ただ問題は、多くの国民が「勤労の権利」を味わえないでいることだ。リストラ、失業、過労死、サービス残業、セクハラ(性的嫌がらせ)…。憲法違反ではないか、ともいえる例が世の中にあふれている。
二七条に基づいて、職業安定法雇用保険法労働基準法男女雇用機会均等法など「勤労の権利」を守るための法律は多く作られているが、これで問題が解決されるとはとてもいえない。
総務省によると、今年一月の失業率は4・5%。多少改善の兆しはみられるが、まだまだ高い。政府も失業者対策に取り組んでいるのだが、二二条で職業選択の自由が保障されているため、政府が勝手に国民の職場を決めてしまうことはできない。

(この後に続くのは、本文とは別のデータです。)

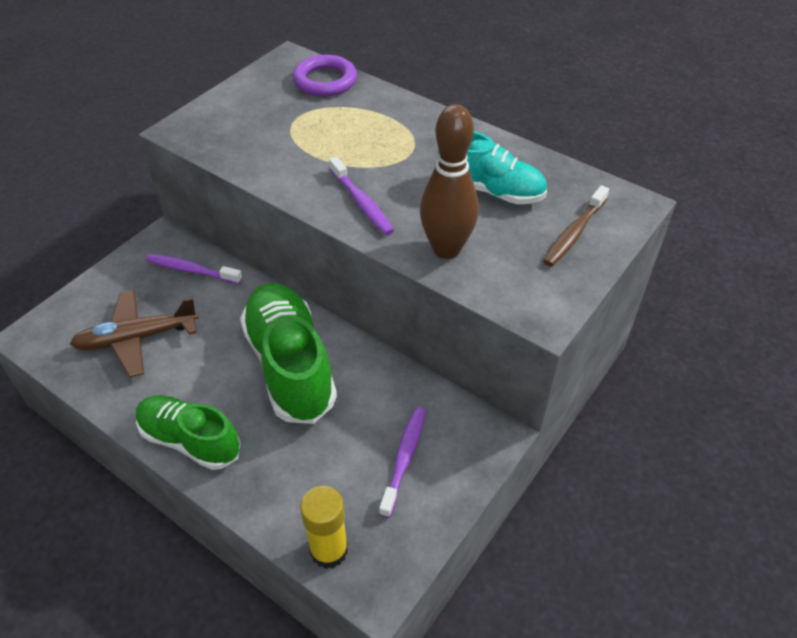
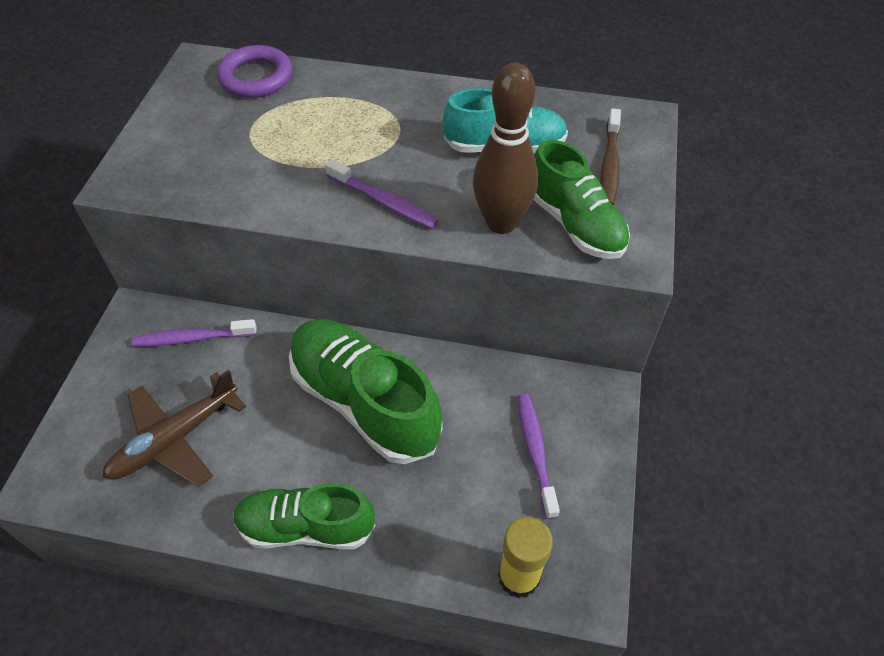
camera: 25 degrees left, 5 degrees up
(509, 270) = (575, 224): none -> green shoe

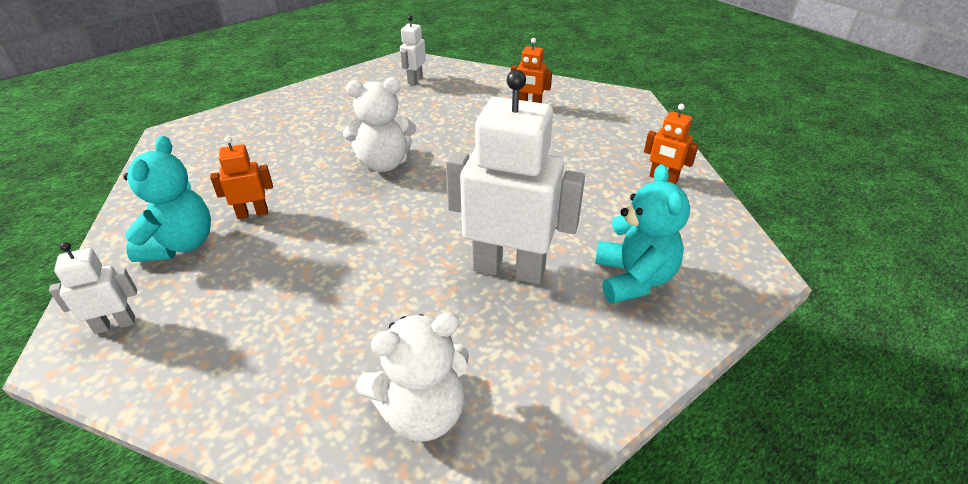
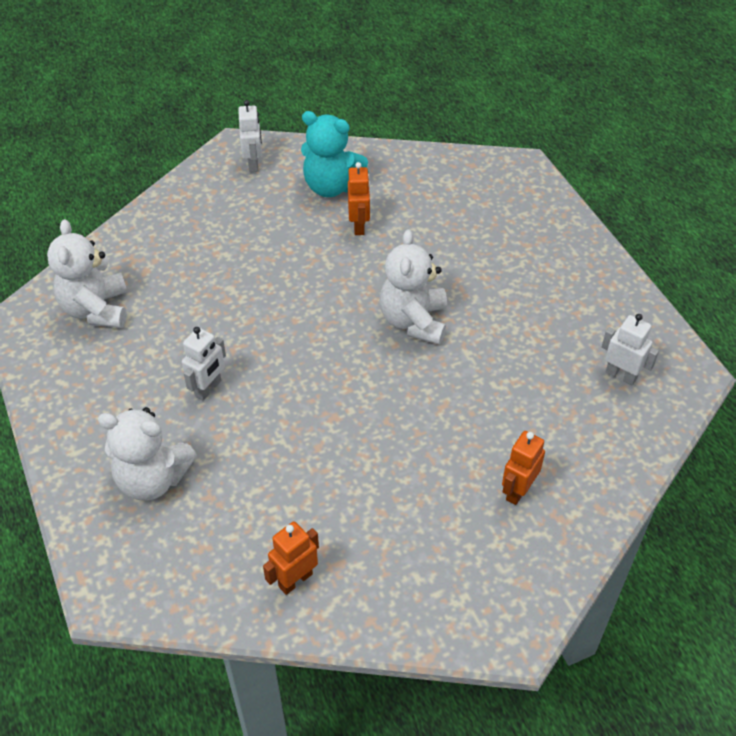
camera: 105 degrees right, 10 degrees up
(509, 269) = (208, 388): white robot -> white robot, size x0.47
(633, 279) = (152, 479): turquoise teddy bear -> white teddy bear

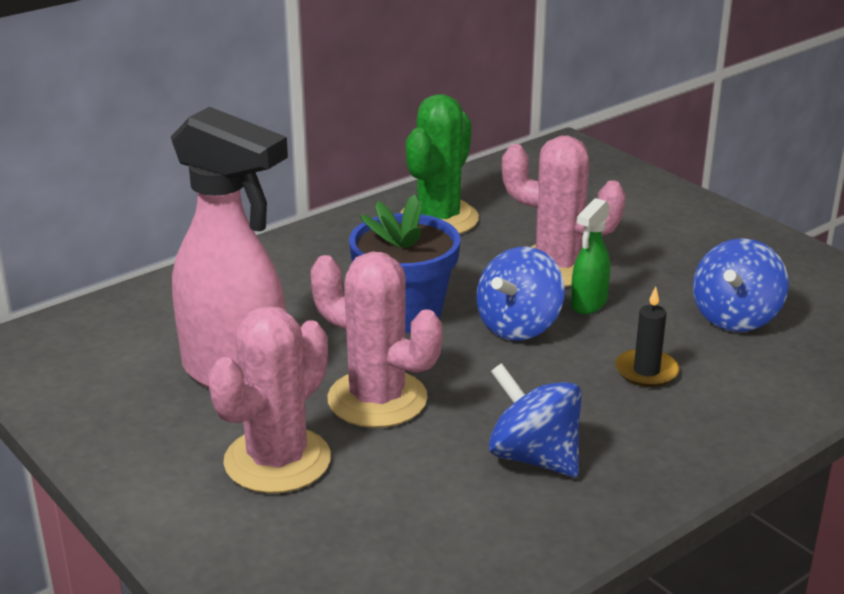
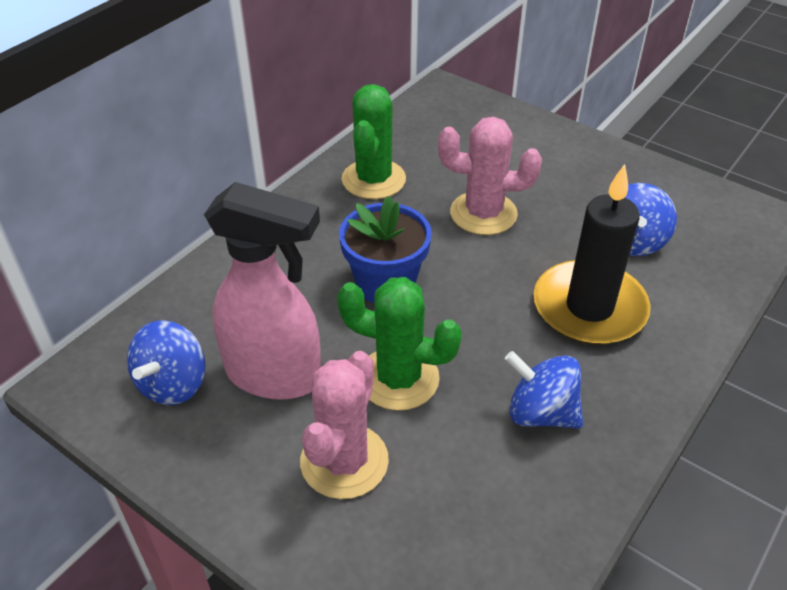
camera: 15 degrees left, 15 degrees up
(377, 399) = (398, 378): pink cactus -> green cactus
(519, 326) = (478, 280): blue spinning top -> blue spinning top (173, 384)
(588, 304) = (521, 248): green spray bottle -> none
(646, 371) = (589, 307): black candle -> black candle, size x2.32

また、最近は働く意欲のない「若年無業者」の問題も深刻化している。働く訓練も教育も受けていない若者は「ニート」と呼ばれ、厚生労働省によると、五十二万人に上る。彼らの中には、勤労の義務を果たしているとはいえない若者も少なからずいるようだが、強制的に仕事をさせることはできない。
こう考えると、この条文は日本社会の実態とはずいぶんかけ離れている。改憲論議の前に、政府や国会には、少しでも実態を条文に合わせる努力をしてもらいたいものだ。